Ilustração de Kaatje Vermeire


Não, nem todos os avós são um poço de doçura ou, como hoje ouvi na TV, "mães de doçura". Não, ser pai ou mãe dos nossos progenitores não faz dessas pessoas um colo, nem um porto seguro, nem alguém que nos ame incondicionalmente. Hoje é Dia dos Avós, dia de homenagear os avós, como ouço dizer na TV. É dia de valorizar os bons avós, diria eu. Conheço excelentes avós, tal como conheço avós vis. Nem todos os avós são dignos de vénia, nem aplausos. Nem todos os pais, nem todas mães, nem todos os filhos, aliás. Nisto da família e das relações familiares as generalizações deviam ser evitadas, para não corrermos o risco de vermos o mundo com um risco ao meio, como se fosse um penteado invariável. Os clichés só servem para alimentar o sentimento de isolamento para quem nas datas comemorativas não tenha muito para celebrar, caso não tenha a sorte de ter consigo um bom avô ou avó, ou bom pai ou mãe, ou bom filho ou filha.

Mas falando em concreto dos avós, figuras que hoje são celebradas, gostava de ver abordada a questão dos avós que não sabem amar. Os avós que, mesmo sendo acarinhados, vivendo com familiares e estando fisicamente próximos dos netos, são um vazio, um buraco negro. Não por demência, não por depressão, não por qualquer problema de saúde, não por falta de atenção por parte dos familiares, mas por puro egoísmo e falta de empatia. 

Há avós que não amam os netos, tal como já não amavam os filhos. Há pessoas cujo olhar não estende uma ponte rumo ao coração dos outros. Há pessoas com transtorno de personalidade narcisista, que só vivem para o seu umbigo e que esperam ser mimadas pela família sem dar qualquer retorno emocional. Há pessoas enclausuradas na sua própria existência, como se fossem a inteireza do mundo. Esses avós são aqueles que não perduram após a morte. Os outros, os bons (quando os há), são os que acompanham os netos pela vida fora, mesmo que tenham partido precocemente. Mas nem todos são bons, nem todos abraçam os netos como quem tricota uma manta de lã. Nem todos deixam nos netos beijos-sol. Alguns lançam sobre os netos um novelo de energia negativa, alguns lançam para os ombros dos netos um xaile negro que pesa no peito. Alguns avós não disfarçam a infelicidade para verem a felicidade dos filhos ou dos netos. 

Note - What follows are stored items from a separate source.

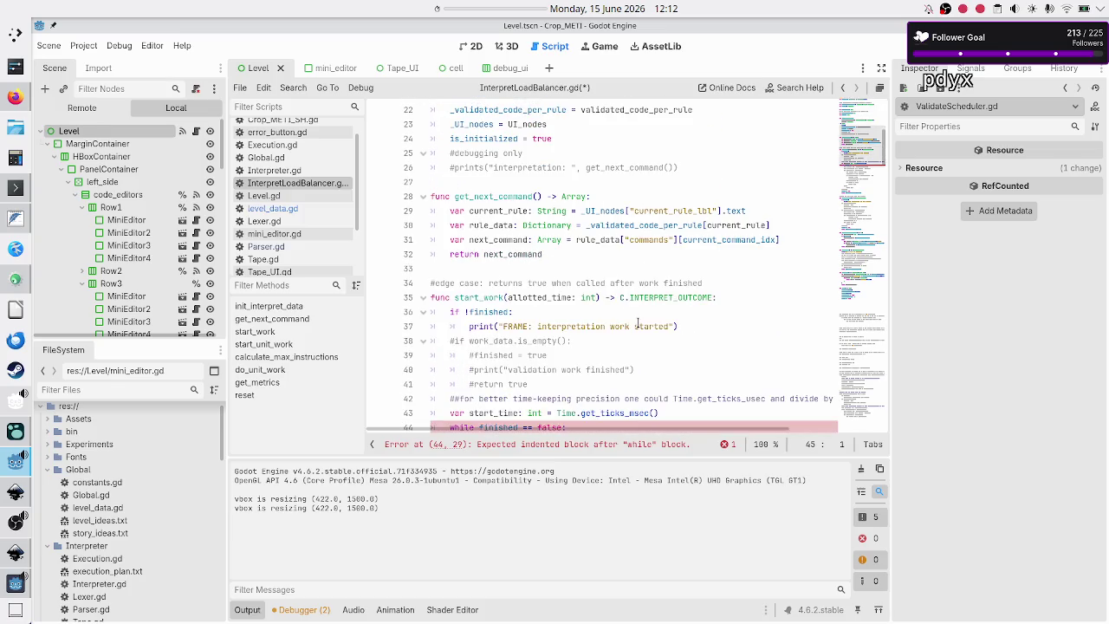
scroll(638, 322, "down", 2)
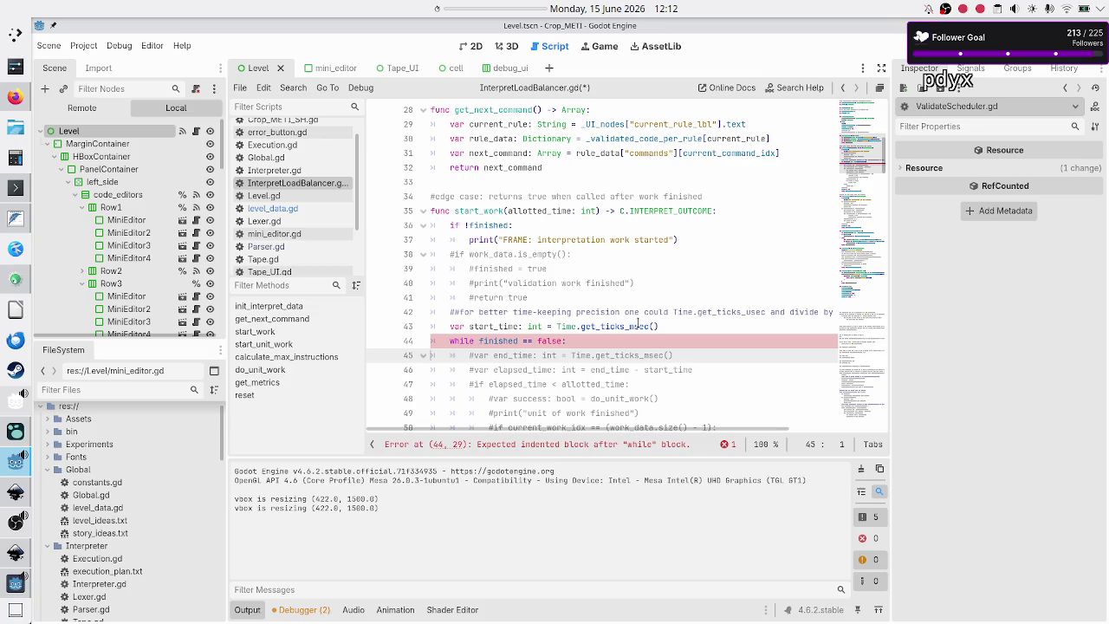
key("Home")
key("BackSpace")
key("Right")
key("shift+Right")
key("shift+Right")
key("shift+Right")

Vamos deixar de achar que cabelos brancos e fragilidade física são sinónimo de seres amorosos, cheios de candura e rebuçados nos bolsos a aguardar a gula dos netos. A avozinha dos Capuchinho Vermelho, às vezes, pode ser a loba má. Felizmente, não maior parte dos casos, os avós são mesmo o sorriso-ninho que ilumina a infância. Celebremos esses, esses que são mãos preciosas no crescimento dos mais novos e um apoio inestimável na vida dos filhos.